- [Task to carry out]: Could you copy, word for word, only the lines from the one containing "thumb ip: (88, 214)" through the last line of the records below, both included?

- [Records shown]:
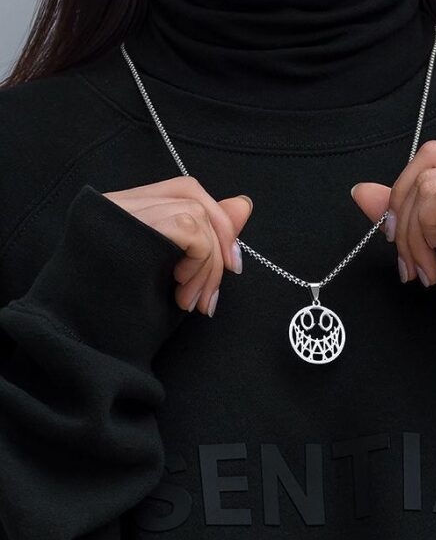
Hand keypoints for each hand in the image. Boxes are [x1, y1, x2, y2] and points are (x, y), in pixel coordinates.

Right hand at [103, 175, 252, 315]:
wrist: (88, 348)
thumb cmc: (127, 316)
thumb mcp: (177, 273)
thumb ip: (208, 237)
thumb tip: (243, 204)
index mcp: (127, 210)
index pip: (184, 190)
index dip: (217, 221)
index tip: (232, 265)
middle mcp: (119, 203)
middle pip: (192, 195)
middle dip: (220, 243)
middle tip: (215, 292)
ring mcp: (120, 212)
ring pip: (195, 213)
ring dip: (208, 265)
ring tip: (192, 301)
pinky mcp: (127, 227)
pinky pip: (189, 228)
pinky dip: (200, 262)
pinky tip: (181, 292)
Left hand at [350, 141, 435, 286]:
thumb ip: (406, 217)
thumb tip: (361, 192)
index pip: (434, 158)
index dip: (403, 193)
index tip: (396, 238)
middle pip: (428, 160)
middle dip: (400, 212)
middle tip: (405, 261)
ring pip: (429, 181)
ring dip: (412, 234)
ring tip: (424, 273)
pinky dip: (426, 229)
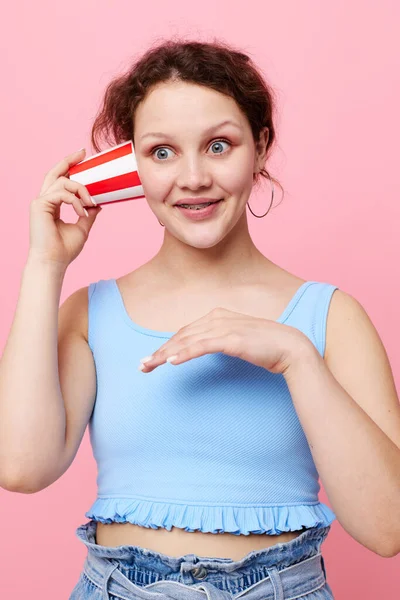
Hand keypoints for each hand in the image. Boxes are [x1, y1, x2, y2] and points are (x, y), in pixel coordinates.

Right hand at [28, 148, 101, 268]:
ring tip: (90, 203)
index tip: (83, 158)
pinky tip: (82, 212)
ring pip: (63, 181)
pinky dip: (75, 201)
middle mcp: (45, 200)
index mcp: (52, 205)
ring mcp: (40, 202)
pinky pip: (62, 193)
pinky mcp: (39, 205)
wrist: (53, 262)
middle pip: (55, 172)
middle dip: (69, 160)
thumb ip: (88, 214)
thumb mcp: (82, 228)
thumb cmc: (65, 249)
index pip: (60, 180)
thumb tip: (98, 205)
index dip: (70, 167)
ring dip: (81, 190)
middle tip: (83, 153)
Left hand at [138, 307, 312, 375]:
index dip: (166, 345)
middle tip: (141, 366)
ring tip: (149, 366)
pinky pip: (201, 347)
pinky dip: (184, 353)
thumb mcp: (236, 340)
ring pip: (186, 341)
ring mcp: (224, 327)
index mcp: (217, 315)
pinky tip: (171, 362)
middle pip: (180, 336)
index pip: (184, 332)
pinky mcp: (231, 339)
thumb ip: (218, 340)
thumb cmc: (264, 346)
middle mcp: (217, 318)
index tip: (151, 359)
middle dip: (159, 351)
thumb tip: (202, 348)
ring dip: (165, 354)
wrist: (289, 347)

- [Solution to the problem]:
thumb ip: (88, 214)
thumb mcp: (82, 228)
thumb cmc: (65, 249)
index pip: (60, 180)
thumb tip: (98, 205)
index dip: (70, 167)
ring dip: (81, 190)
middle tip: (83, 153)
Left hand at [138, 307, 312, 375]:
index dip: (166, 345)
middle tip: (141, 366)
ring tip: (149, 366)
pinky pip: (201, 347)
pinky dip: (184, 353)
thumb mcp: (236, 340)
ring pip: (186, 341)
ring mcp: (224, 327)
index mcp: (217, 315)
pinky tip: (171, 362)
middle pip: (180, 336)
index pip: (184, 332)
pinky mcp: (231, 339)
thumb ip: (218, 340)
thumb cmc: (264, 346)
middle mcp: (217, 318)
index tip: (151, 359)
middle dip: (159, 351)
thumb tip: (202, 348)
ring dip: (165, 354)
wrist: (289, 347)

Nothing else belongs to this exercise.